Lastly, you can put motion sensors on your security lights or replace white bulbs with yellow LEDs. White lights draw insects all night long, exhausting them and making them easy prey for bats and birds, but yellow bulbs attract few insects. If each of the millions of lights we turn on in this country, mostly out of habit, kills just a few insects each night – well, you can do the math.

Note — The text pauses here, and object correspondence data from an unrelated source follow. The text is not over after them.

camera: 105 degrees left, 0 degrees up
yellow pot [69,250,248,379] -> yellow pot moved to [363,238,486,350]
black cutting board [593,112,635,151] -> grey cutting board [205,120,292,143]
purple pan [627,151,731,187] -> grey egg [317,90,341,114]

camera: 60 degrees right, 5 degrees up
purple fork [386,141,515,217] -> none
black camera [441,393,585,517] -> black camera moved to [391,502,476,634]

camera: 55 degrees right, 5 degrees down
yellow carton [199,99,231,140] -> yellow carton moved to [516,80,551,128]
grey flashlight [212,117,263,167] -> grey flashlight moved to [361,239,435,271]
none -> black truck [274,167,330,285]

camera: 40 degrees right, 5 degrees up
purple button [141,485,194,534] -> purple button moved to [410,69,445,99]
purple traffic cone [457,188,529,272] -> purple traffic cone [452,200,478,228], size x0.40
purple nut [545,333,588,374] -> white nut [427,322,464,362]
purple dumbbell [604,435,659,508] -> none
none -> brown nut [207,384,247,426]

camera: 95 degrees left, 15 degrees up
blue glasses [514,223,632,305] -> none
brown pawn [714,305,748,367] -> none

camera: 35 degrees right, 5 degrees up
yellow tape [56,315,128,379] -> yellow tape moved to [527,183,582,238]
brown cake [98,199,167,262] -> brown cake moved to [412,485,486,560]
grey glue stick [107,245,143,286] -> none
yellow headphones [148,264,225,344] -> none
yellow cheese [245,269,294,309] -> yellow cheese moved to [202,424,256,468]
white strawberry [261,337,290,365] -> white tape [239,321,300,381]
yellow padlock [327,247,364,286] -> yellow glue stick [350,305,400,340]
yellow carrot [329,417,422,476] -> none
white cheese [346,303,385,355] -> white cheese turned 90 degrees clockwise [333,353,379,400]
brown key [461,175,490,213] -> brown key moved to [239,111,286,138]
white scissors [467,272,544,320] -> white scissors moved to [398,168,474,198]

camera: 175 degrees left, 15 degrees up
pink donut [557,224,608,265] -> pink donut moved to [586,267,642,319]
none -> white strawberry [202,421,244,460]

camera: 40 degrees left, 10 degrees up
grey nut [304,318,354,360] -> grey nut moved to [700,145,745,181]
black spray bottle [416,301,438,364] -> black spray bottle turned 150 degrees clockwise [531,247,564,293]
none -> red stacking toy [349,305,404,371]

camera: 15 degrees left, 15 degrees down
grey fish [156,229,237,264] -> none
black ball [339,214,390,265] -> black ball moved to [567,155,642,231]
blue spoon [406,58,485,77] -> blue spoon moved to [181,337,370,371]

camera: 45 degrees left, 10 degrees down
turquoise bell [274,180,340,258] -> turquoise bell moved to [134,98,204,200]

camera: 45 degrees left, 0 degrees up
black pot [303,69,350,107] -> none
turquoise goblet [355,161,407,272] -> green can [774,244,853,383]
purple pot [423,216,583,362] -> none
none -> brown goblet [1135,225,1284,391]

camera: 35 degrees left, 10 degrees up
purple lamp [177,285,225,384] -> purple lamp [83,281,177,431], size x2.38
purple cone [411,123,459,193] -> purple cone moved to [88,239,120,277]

We can no longer leave conservation to professional conservationists; there simply are not enough of them. Along with land ownership comes responsibility for stewarding the life associated with that land. The task is not as enormous as it seems. Just take care of the life on your property. It seems a lot easier than trying to save the entire planet, but they’re really the same thing. You can’t reverse insect declines by yourself, but if we each do our own small part, not only can we restore insect populations, we will create the largest collective conservation effort in history – one that can and must succeed, for our own good.
Douglas W. Tallamy is the author of Nature’s Best Hope: A New Approach to Conservation That Starts in Your Yard. He is a professor of entomology in the Dept. of Entomology and Wildlife Ecology at the University of Delaware.